Twelve wāhine Māori have graduated from the first wāhine forklift training course held by Poutuu Huapae (Vertical Horizons NZ) in Hamilton. The purpose is to train wāhine to drive forklifts to meet an expanding need for workers in the manufacturing, logistics and warehouse industries.

The point of difference with this course is it takes a Māori approach to its teachings and takes wāhine on to marae stayovers and visiting Māori sites of significance. Maria Huata of Waikato- Maniapoto, Ngāti Kahungunu, Ngāti Porou and Te Arawa is reo and tikanga kaiako. Huata is part of Poutuu Huapae’s Māori Initiatives that offer its trainees a marae experience, aroha, manāki, Reo Māori and Māori cultural aspects to its training. Huata says, “It’s a waste of time just training to drive a forklift. They can learn that somewhere else, but the difference with this course is that they go back to the marae, embrace being Māori, and learn more about the Māori world also.”

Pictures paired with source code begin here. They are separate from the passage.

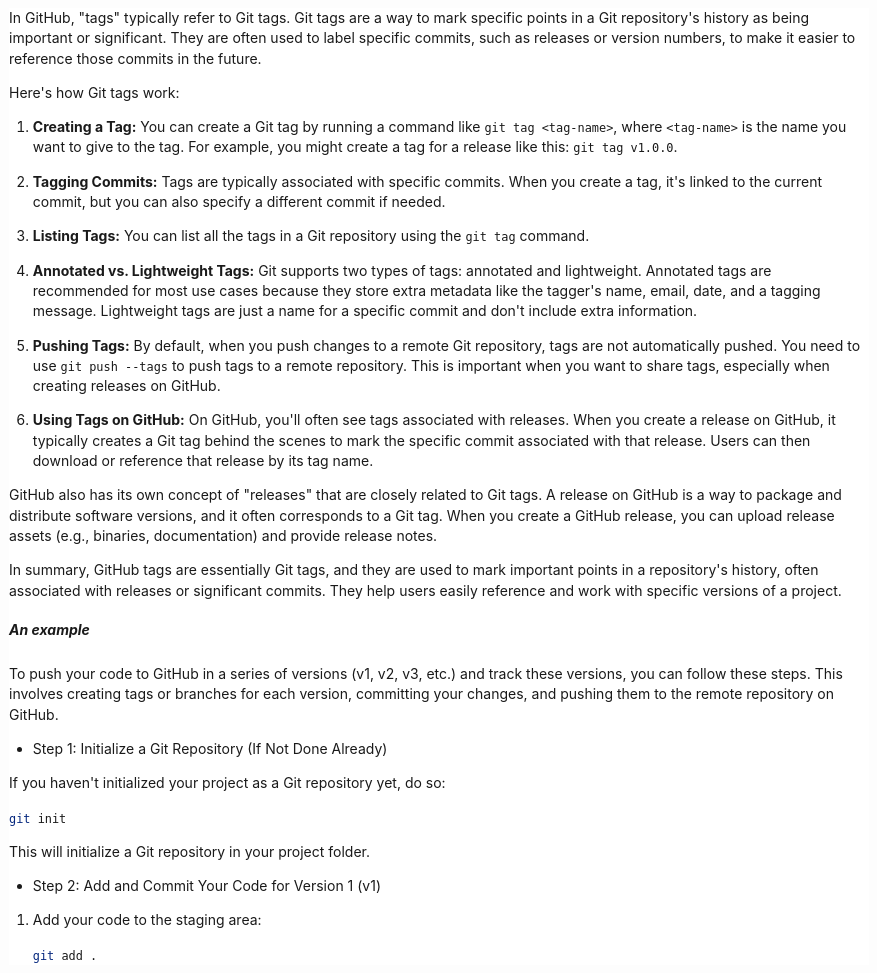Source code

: In GitHub, "tags" typically refer to Git tags. Git tags are a way to mark specific points in a Git repository's history as being important or significant. They are often used to label specific commits, such as releases or version numbers, to make it easier to reference those commits in the future.

Here's how Git tags work:

1. **Creating a Tag:** You can create a Git tag by running a command like `git tag <tag-name>`, where `<tag-name>` is the name you want to give to the tag. For example, you might create a tag for a release like this: `git tag v1.0.0`.

2. **Tagging Commits:** Tags are typically associated with specific commits. When you create a tag, it's linked to the current commit, but you can also specify a different commit if needed.

3. **Listing Tags:** You can list all the tags in a Git repository using the `git tag` command.

4. **Annotated vs. Lightweight Tags:** Git supports two types of tags: annotated and lightweight. Annotated tags are recommended for most use cases because they store extra metadata like the tagger's name, email, date, and a tagging message. Lightweight tags are just a name for a specific commit and don't include extra information.

5. **Pushing Tags:** By default, when you push changes to a remote Git repository, tags are not automatically pushed. You need to use `git push --tags` to push tags to a remote repository. This is important when you want to share tags, especially when creating releases on GitHub.

6. **Using Tags on GitHub:** On GitHub, you'll often see tags associated with releases. When you create a release on GitHub, it typically creates a Git tag behind the scenes to mark the specific commit associated with that release. Users can then download or reference that release by its tag name.

GitHub also has its own concept of "releases" that are closely related to Git tags. A release on GitHub is a way to package and distribute software versions, and it often corresponds to a Git tag. When you create a GitHub release, you can upload release assets (e.g., binaries, documentation) and provide release notes.

In summary, GitHub tags are essentially Git tags, and they are used to mark important points in a repository's history, often associated with releases or significant commits. They help users easily reference and work with specific versions of a project.

##### An example

To push your code to GitHub in a series of versions (v1, v2, v3, etc.) and track these versions, you can follow these steps. This involves creating tags or branches for each version, committing your changes, and pushing them to the remote repository on GitHub.

- Step 1: Initialize a Git Repository (If Not Done Already)

If you haven't initialized your project as a Git repository yet, do so:

```bash
git init
```

This will initialize a Git repository in your project folder.

- Step 2: Add and Commit Your Code for Version 1 (v1)

1. Add your code to the staging area:

   ```bash
   git add .
   ```
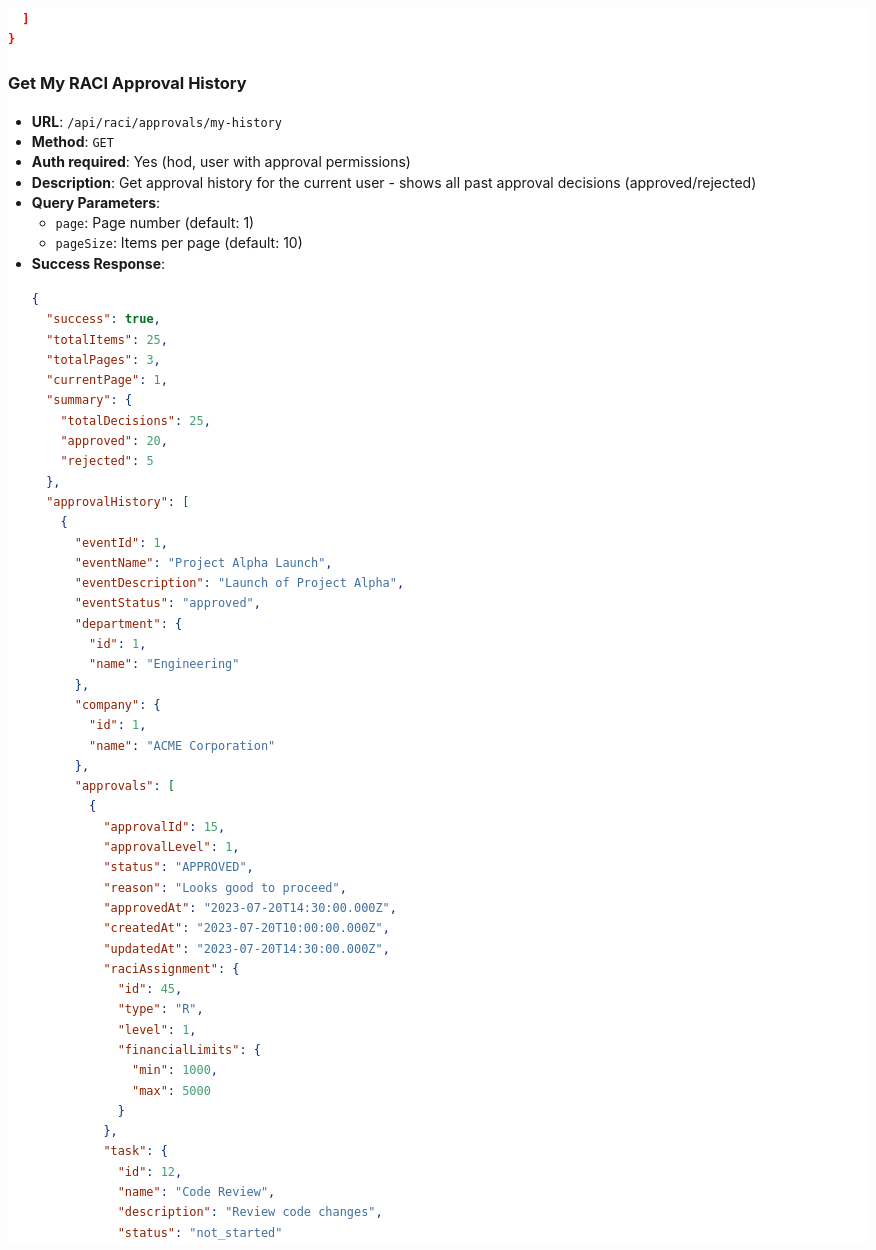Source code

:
   ```json
    ]
  }
  ```

### Get My RACI Approval History

- **URL**: `/api/raci/approvals/my-history`
- **Method**: `GET`
- **Auth required**: Yes (hod, user with approval permissions)
- **Description**: Get approval history for the current user - shows all past approval decisions (approved/rejected)
- **Query Parameters**:
  - `page`: Page number (default: 1)
  - `pageSize`: Items per page (default: 10)
- **Success Response**:
  ```json
  {
    "success": true,
    "totalItems": 25,
    "totalPages": 3,
    "currentPage": 1,
    "summary": {
      "totalDecisions": 25,
      "approved": 20,
      "rejected": 5
    },
    "approvalHistory": [
      {
        "eventId": 1,
        "eventName": "Project Alpha Launch",
        "eventDescription": "Launch of Project Alpha",
        "eventStatus": "approved",
        "department": {
          "id": 1,
          "name": "Engineering"
        },
        "company": {
          "id": 1,
          "name": "ACME Corporation"
        },
        "approvals": [
          {
            "approvalId": 15,
            "approvalLevel": 1,
            "status": "APPROVED",
            "reason": "Looks good to proceed",
            "approvedAt": "2023-07-20T14:30:00.000Z",
            "createdAt": "2023-07-20T10:00:00.000Z",
            "updatedAt": "2023-07-20T14:30:00.000Z",
            "raciAssignment": {
              "id": 45,
              "type": "R",
              "level": 1,
              "financialLimits": {
                "min": 1000,
                "max": 5000
              }
            },
            "task": {
              "id": 12,
              "name": "Code Review",
              "description": "Review code changes",
              "status": "not_started"
  ```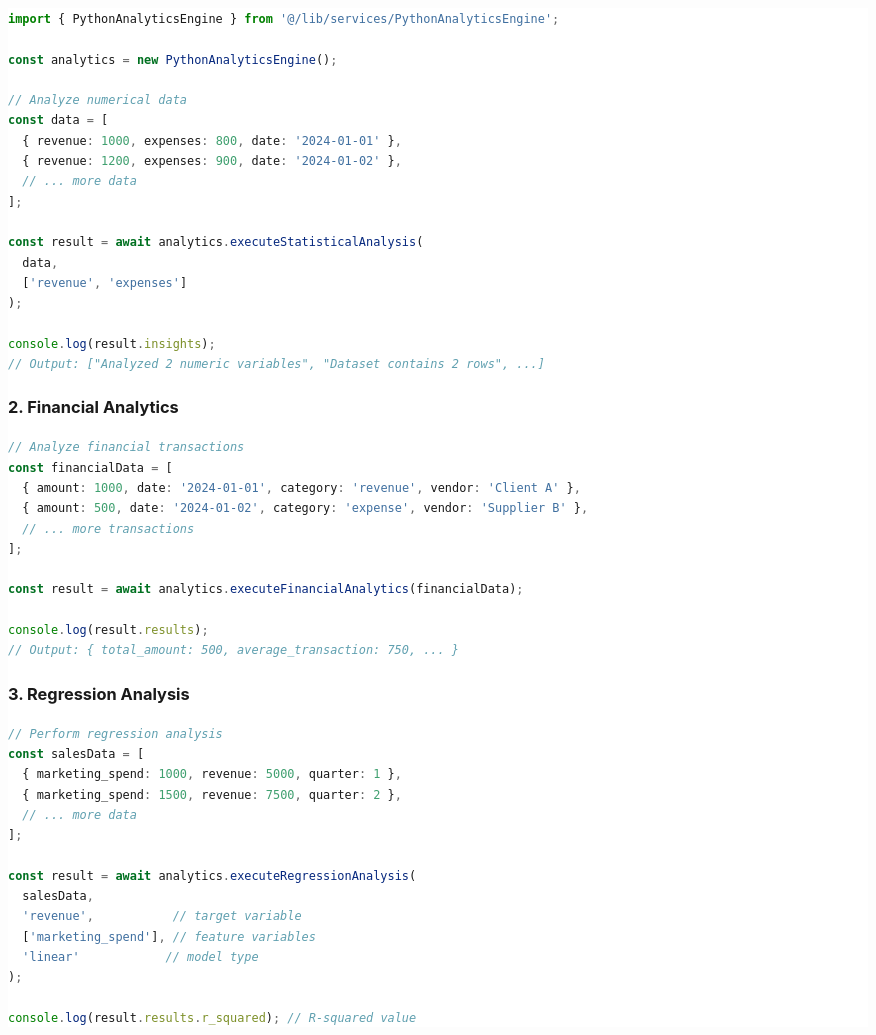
 ```typescript
import { PythonAnalyticsEngine } from '@/lib/services/PythonAnalyticsEngine';

const analytics = new PythonAnalyticsEngine();

// Analyze numerical data
const data = [
  { revenue: 1000, expenses: 800, date: '2024-01-01' },
  { revenue: 1200, expenses: 900, date: '2024-01-02' },
  // ... more data
];

const result = await analytics.executeStatisticalAnalysis(
  data,
  ['revenue', 'expenses']
);

console.log(result.insights);
// Output: ["Analyzed 2 numeric variables", "Dataset contains 2 rows", ...]
```

### 2. Financial Analytics

```typescript
// Analyze financial transactions
const financialData = [
  { amount: 1000, date: '2024-01-01', category: 'revenue', vendor: 'Client A' },
  { amount: 500, date: '2024-01-02', category: 'expense', vendor: 'Supplier B' },
  // ... more transactions
];

const result = await analytics.executeFinancialAnalytics(financialData);

console.log(result.results);
// Output: { total_amount: 500, average_transaction: 750, ... }
```

### 3. Regression Analysis

```typescript
// Perform regression analysis
const salesData = [
  { marketing_spend: 1000, revenue: 5000, quarter: 1 },
  { marketing_spend: 1500, revenue: 7500, quarter: 2 },
  // ... more data
];

const result = await analytics.executeRegressionAnalysis(
  salesData,
  'revenue',           // target variable
  ['marketing_spend'], // feature variables
  'linear'            // model type
);

console.log(result.results.r_squared); // R-squared value
```

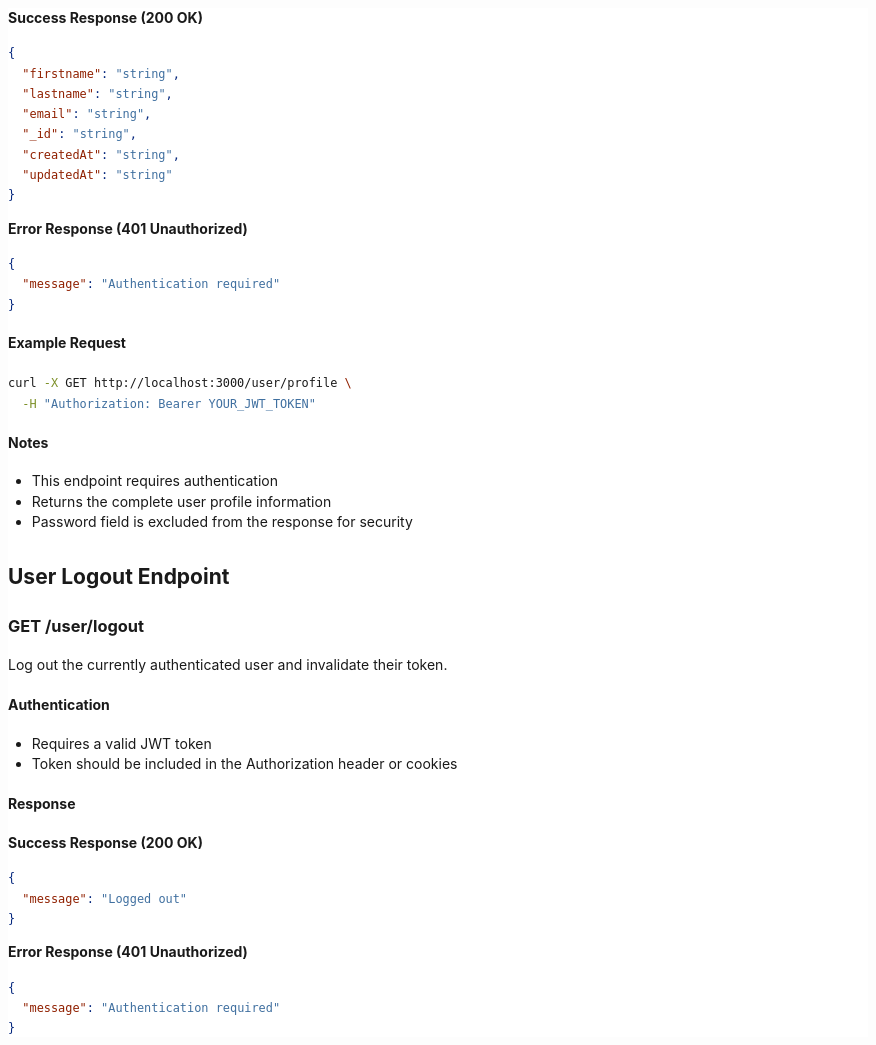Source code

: **Success Response (200 OK)**
```json
{
  "firstname": "string",
  "lastname": "string",
  "email": "string",
  "_id": "string",
  "createdAt": "string",
  "updatedAt": "string"
}
```

**Error Response (401 Unauthorized)**
```json
{
  "message": "Authentication required"
}
```

#### Example Request
```bash
curl -X GET http://localhost:3000/user/profile \
  -H "Authorization: Bearer YOUR_JWT_TOKEN"
```

#### Notes
- This endpoint requires authentication
- Returns the complete user profile information
- Password field is excluded from the response for security

## User Logout Endpoint

### GET /user/logout

Log out the currently authenticated user and invalidate their token.

#### Authentication
- Requires a valid JWT token
- Token should be included in the Authorization header or cookies

#### Response

**Success Response (200 OK)**
```json
{
  "message": "Logged out"
}
```

**Error Response (401 Unauthorized)**
```json
{
  "message": "Authentication required"
}
```
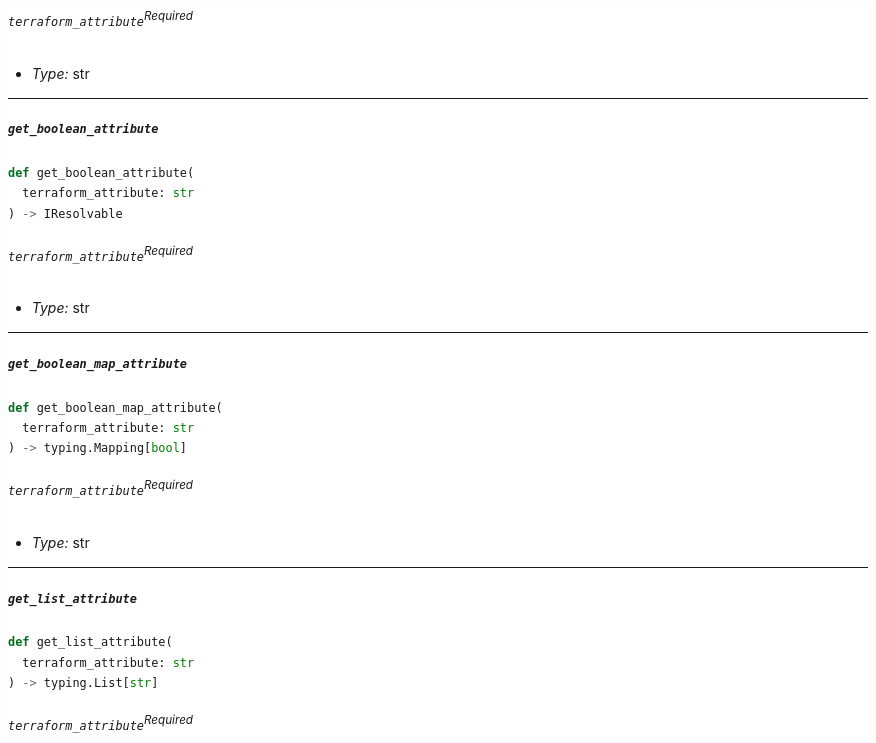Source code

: ###### `terraform_attribute`<sup>Required</sup> <a name="terraform_attribute" id="@cdktf/provider-okta.eventHook.EventHook.getAnyMapAttribute.parameter.terraformAttribute"></a>

- *Type:* str

---

##### `get_boolean_attribute` <a name="get_boolean_attribute" id="@cdktf/provider-okta.eventHook.EventHook.getBooleanAttribute"></a>

```python
def get_boolean_attribute(
  terraform_attribute: str
) -> IResolvable
```

###### `terraform_attribute`<sup>Required</sup> <a name="terraform_attribute" id="@cdktf/provider-okta.eventHook.EventHook.getBooleanAttribute.parameter.terraformAttribute"></a>

- *Type:* str

---

##### `get_boolean_map_attribute` <a name="get_boolean_map_attribute" id="@cdktf/provider-okta.eventHook.EventHook.getBooleanMapAttribute"></a>

```python
def get_boolean_map_attribute(
  terraform_attribute: str
) -> typing.Mapping[bool]
```

###### `terraform_attribute`<sup>Required</sup> <a name="terraform_attribute" id="@cdktf/provider-okta.eventHook.EventHook.getBooleanMapAttribute.parameter.terraformAttribute"></a>

- *Type:* str

---

##### `get_list_attribute` <a name="get_list_attribute" id="@cdktf/provider-okta.eventHook.EventHook.getListAttribute"></a>

```python
def get_list_attribute(
  terraform_attribute: str
) -> typing.List[str]
```

###### `terraform_attribute`<sup>Required</sup> <a name="terraform_attribute" id="@cdktf/provider-okta.eventHook.EventHook.getListAttribute.parameter.terraformAttribute"></a>
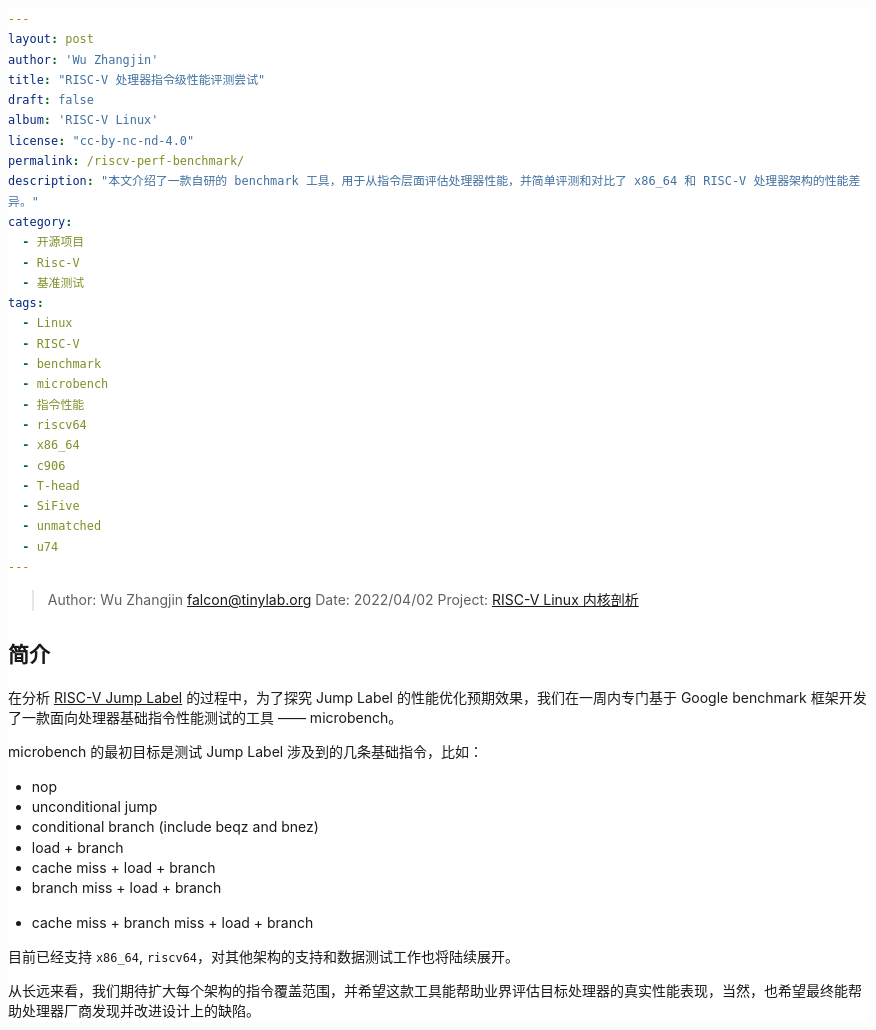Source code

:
 ```yaml
---
layout: post
author: 'Wu Zhangjin'
title: "RISC-V 处理器指令级性能评测尝试"
draft: false
album: 'RISC-V Linux'
license: "cc-by-nc-nd-4.0"
permalink: /riscv-perf-benchmark/
description: "本文介绍了一款自研的 benchmark 工具，用于从指令层面评估处理器性能，并简单评测和对比了 x86_64 和 RISC-V 处理器架构的性能差异。"
category:
  - 开源项目
  - Risc-V
  - 基准测试
tags:
  - Linux
  - RISC-V
  - benchmark
  - microbench
  - 指令性能
  - riscv64
  - x86_64
  - c906
  - T-head
  - SiFive
  - unmatched
  - u74
---
```


> Author:  Wu Zhangjin <falcon@tinylab.org>
> Date:    2022/04/02
> Project: [RISC-V Linux 内核剖析](https://gitee.com/tinylab/riscv-linux)

## 简介

在分析 [RISC-V Jump Label](https://tinylab.org/riscv-jump-label-part1/) 的过程中，为了探究 Jump Label 的性能优化预期效果，我们在一周内专门基于 Google benchmark 框架开发了一款面向处理器基础指令性能测试的工具 —— microbench。

microbench 的最初目标是测试 Jump Label 涉及到的几条基础指令，比如：

* nop
* unconditional jump
* conditional branch (include beqz and bnez)
* load + branch
* cache miss + load + branch
* branch miss + load + branch
+ cache miss + branch miss + load + branch

目前已经支持 `x86_64`, `riscv64`，对其他架构的支持和数据测试工作也将陆续展开。

从长远来看，我们期待扩大每个架构的指令覆盖范围，并希望这款工具能帮助业界评估目标处理器的真实性能表现，当然，也希望最终能帮助处理器厂商发现并改进设计上的缺陷。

Poutuu Huapae operations manager Marcus Bathan says there is a high demand for female workers in the manufacturing industry who are keen, skilled and available. Poutuu Huapae connects with its partner companies who are looking for skilled workers and fills those vacancies by running courses like this one.

Most wāhine on this sort of course go straight into jobs. Bathan says gender equality is slowly changing for the better. “Gone are the times we are looking at gender-specific roles. There is a real opportunity for wāhine to move into various different industries. This one is focusing on manufacturing and logistics but it doesn’t matter if it is construction or whether it is civil,” Bathan says.

Kirimangu Matika from Ngāti Wairere is ecstatic about her opportunity to work on forklifts and says, ”No, I would never have thought I would ever drive a forklift a year ago. A year ago I would have been in bed watching TV”.

And Amy Rickus from Te Ati Awa says, "When we first came, we were all too scared to touch the buttons even to reverse. But now we have got the swing of it.”

Part of the government's $3.8 billion Budget 2021 will support future employment for those most affected by Covid-19.  The Ministry of Social Development is in partnership with Poutuu Huapae to roll out this course for wāhine, who are eager to upskill and finding employment. Huata is supported by three other Māngai Māori on the forklift course.

The first 12 wāhine have received their certificates and licences to drive and they will work alongside Poutuu Huapae for the next step of the journey to drive forklifts as a paying career.